Another fascinating aspect of the microglial cell is that it expresses cannabinoid receptors, which plays a role in the body’s natural ability to relieve pain, produce anti-inflammatory chemicals, provide antioxidants, and engage in neuronal protection and self preservation in the face of stressors. Microglial cells basically support our body’s ability to heal itself!

However, just as a friendly puppy can become a rabid terror if treated poorly with neglect and abuse, our very own Glial Cells are capable of turning against us, producing chemicals that block homeostasis and actually increase the chronification of pain. When we neglect our own basic needs, our body, our glial cells, literally become agents of destruction.

The second article I mentioned speaks to this potently and refers to microglia as game-changers for mental health.

“Under the right circumstances, microglia keep the brain healthy; they twirl around neurons like tiny dancers stretching out their long, elegant limbs, soothing and bathing neurons in anti-inflammatory factors that help protect the brain’s all-important neural circuitry.

But microglia, it turns out, also have a dark side. When they sense incoming threats — the same triggers that can overwhelm our body’s immune system: chronic stressors (including adverse childhood experiences), environmental toxins, trauma, infections— microglia can morph from angels into frenzied assassins. They can begin to spit forth inflammatory toxins and engulf and destroy the very neural synapses they once protected — those fundamental to our mind state, mental processing, mood, behavior, and memories. Indeed, the root causes of depression and anxiety, stem not so much from chemical imbalances but from microglia gone rogue — when microglia spit out inflammation that alters levels of dopamine and serotonin.

Because these microglia-led inflammatory changes appear differently in the brain from one person to another, we give it a hundred different names: OCD, ADHD, anxiety, depression, bipolar disorder, memory loss.

This science also solves a decades-old mystery: the link between trauma and loss of brain synapses has long confounded the medical community. We’ve known for some time that adverse childhood experiences can alter important synaptic wiring in the brain — we can see this in brain scans of children and teens who’ve experience chronic unpredictable stress, whether that stress is due to parents fighting, emotional neglect, chronic humiliation, poverty, or community violence. Connections between important areas of the brain can become compromised, wanted and necessary brain circuits and synapses can be lost. Gray matter volume decreases. We also know that children facing ACEs have a higher rate of mental health disorders, mood disorders, and Alzheimer’s as the years tick by.”

While scientists are in the process of discovering and designing drugs that could potentially target glial cells, which is a complex undertaking, the best course of action for all of us is to take our mental and physical health more seriously. I know I want this army of glial cells to be fighting for my highest good and that means my practice of meditation, movement, intermittent fasting and diverse diet, sleep, constructive rest, vitamins and nutrients, connection with myself, others and nature, and anything else I can do to know and love myself more intimately is absolutely a top priority.

__Problem set__.
1 – In the excerpt on microglial cells, what kind of receptors do these cells express?
2 – Summarize the excerpt on microglial cells in two sentences.
3 – Continue the excerpt on microglial cells from its final sentence.

__Material provided__.

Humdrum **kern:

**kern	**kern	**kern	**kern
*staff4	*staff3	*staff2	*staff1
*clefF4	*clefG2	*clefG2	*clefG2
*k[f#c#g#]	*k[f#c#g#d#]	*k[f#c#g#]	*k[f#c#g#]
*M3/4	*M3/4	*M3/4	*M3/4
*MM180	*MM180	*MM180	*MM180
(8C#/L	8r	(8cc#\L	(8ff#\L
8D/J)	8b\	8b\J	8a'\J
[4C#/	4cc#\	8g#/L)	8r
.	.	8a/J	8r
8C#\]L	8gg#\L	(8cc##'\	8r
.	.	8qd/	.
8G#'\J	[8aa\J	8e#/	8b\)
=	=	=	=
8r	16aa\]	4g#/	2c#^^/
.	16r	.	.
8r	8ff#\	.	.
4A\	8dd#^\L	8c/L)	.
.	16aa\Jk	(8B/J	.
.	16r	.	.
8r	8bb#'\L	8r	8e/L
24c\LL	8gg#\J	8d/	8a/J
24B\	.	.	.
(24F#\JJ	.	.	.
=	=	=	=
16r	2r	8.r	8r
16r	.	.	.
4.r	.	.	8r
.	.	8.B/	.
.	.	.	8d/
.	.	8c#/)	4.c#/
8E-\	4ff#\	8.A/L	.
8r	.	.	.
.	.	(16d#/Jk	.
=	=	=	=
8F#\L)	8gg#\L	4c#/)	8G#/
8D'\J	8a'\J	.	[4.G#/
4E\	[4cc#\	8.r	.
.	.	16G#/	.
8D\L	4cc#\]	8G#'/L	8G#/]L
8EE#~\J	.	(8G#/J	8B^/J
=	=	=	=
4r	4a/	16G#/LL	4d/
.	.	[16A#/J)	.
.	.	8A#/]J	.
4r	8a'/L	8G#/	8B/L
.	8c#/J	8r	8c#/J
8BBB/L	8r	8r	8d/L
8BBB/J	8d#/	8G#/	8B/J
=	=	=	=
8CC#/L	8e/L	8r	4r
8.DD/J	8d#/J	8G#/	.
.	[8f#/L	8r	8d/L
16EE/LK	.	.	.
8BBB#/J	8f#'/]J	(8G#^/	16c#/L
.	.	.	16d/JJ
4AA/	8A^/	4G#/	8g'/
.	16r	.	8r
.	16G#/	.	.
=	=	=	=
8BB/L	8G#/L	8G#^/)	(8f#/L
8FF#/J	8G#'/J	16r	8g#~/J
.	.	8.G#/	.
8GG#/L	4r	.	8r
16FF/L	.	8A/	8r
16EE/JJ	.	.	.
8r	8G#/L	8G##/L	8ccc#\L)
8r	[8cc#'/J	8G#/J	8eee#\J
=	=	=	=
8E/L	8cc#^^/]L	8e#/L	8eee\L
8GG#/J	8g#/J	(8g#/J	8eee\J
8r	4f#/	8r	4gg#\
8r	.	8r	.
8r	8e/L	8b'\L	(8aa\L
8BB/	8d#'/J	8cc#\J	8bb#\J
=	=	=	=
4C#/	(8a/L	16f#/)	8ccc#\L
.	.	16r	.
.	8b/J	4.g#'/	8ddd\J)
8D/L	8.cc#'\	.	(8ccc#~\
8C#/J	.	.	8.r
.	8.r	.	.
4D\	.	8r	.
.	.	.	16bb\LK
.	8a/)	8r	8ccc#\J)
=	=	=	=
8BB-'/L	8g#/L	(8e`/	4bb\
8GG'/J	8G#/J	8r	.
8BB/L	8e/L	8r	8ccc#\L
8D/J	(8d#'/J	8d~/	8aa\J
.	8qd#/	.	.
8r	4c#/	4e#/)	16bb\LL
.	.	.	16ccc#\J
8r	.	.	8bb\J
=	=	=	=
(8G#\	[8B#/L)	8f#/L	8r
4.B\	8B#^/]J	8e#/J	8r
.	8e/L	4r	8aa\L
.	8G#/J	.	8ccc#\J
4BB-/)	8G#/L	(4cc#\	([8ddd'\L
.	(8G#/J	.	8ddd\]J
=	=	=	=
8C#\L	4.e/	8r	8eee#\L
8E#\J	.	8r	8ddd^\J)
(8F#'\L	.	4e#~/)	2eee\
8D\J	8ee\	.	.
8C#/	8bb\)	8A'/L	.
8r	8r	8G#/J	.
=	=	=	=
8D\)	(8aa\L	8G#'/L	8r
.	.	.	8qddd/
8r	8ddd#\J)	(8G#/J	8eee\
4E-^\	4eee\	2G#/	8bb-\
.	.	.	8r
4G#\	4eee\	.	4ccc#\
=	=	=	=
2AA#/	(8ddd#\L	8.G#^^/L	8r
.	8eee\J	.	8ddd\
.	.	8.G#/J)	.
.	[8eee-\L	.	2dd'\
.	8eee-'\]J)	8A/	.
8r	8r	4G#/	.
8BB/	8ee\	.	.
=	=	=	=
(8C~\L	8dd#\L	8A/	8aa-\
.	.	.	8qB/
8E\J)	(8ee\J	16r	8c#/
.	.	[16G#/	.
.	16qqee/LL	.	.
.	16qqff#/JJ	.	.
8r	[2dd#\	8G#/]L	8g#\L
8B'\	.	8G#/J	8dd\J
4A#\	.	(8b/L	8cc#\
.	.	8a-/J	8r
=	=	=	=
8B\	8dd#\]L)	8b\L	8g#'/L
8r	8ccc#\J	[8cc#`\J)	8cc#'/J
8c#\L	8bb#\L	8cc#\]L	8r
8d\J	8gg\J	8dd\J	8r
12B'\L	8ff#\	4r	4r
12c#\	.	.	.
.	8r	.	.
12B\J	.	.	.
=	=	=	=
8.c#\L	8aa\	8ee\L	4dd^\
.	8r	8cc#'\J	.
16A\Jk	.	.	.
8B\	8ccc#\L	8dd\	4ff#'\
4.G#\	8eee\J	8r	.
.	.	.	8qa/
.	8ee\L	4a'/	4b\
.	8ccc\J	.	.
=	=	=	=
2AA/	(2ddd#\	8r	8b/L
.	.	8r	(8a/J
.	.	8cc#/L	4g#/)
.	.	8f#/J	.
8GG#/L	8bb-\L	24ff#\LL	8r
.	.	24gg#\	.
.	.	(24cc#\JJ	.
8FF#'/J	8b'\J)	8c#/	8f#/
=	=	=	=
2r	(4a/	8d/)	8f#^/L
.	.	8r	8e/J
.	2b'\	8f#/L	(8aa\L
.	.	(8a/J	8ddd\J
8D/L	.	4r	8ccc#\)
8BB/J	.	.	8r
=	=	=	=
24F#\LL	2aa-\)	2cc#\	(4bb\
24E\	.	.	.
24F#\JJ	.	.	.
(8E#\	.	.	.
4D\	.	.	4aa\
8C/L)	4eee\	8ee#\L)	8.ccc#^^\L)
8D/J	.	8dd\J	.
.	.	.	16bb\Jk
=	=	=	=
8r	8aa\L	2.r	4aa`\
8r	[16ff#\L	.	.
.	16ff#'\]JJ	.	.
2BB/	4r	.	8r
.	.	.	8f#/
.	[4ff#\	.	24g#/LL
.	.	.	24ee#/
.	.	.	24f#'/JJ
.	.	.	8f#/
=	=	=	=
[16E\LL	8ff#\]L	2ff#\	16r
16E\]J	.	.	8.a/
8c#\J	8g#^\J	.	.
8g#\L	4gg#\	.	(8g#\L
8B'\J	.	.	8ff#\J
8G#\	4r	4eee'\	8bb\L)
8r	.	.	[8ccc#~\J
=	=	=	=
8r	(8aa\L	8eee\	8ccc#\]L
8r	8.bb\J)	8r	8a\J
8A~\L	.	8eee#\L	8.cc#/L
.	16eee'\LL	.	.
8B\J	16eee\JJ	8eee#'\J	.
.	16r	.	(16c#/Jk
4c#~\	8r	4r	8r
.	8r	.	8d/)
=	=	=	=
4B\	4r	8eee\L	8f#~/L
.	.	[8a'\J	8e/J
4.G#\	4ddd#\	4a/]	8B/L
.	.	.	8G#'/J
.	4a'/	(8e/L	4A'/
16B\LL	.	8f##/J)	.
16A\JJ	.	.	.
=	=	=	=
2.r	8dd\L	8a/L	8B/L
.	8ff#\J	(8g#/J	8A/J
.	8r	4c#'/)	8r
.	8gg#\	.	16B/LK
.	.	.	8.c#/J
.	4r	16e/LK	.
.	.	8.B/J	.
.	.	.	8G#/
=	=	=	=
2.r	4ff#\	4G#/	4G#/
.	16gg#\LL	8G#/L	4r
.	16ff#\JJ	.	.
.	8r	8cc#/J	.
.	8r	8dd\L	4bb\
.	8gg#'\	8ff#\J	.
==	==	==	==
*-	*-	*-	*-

__Answers to each task__.
1 – Microglial cells express cannabinoid receptors.

2 – Microglial cells express cannabinoid receptors and support the body's ability to heal itself, but when basic needs are neglected, glial cells can turn against us and increase the chronification of pain. A quoted article explains that microglia facing threats such as chronic stressors, environmental toxins, trauma, and infections can release inflammatory toxins and destroy neural synapses, and the author concludes that the best course of action is to take mental and physical health more seriously.

3 –
For many years now there has been research and a general understanding that our gut health is highly correlated to the amount of serotonin in the body, and therefore, a predictor of potential mental health issues. A fascinating statement in this article mentions: 

“…that one way to influence both the gut and microglia is through intermittent fasting and fasting-mimicking diets, which help increase the resistance of neurons to overpruning. With fasting, we may have some ability to influence microglia to turn from the dark side to the light again.”

And then my favorite nerve in the body is mentioned; the Vagus Nerve.

“Scientists are also working to try to reboot microglia by hacking the largest nerve in the body, the vagus nerve, which travels down from the brain stem and throughout our torso, sending its roots into our heart, lungs, and digestive system. The vagus nerve acts as a superconductor, sending bidirectional signals between body and brain. When the body is under emotional or physical stress it zips “fight flight freeze” warning messages up the vagus nerve to the brain, which puts microglia under duress too, leading, over time, to changes in everyday mood and behavior. Work to calm the vagus nerve — like Stephen Porges’s Safe and Sound Protocol — are now more crucial than ever. Meanwhile, human clinical trials are examining whether stimulating the vagus nerve can ameliorate symptoms in chronic pain, memory loss, depression, and autoimmune disease.”

So there you have it. These tiny inconspicuous cells are actually at the foundation of some major life altering experiences and very well may be the key to optimal mental and physical health. I find this knowledge so inspiring as it gives me a clear visual and purpose behind the often tedious tasks of sustaining my basic needs. I know sleep is important, I know eating well and listening to my body is important, I know, I know, I know…..and now when I take action for my overall health and longevity, despite any inconveniences, I will visualize these tiny and amazing microglial cells in my brain getting what they need so they can be the powerful conductors of strong health and well-being.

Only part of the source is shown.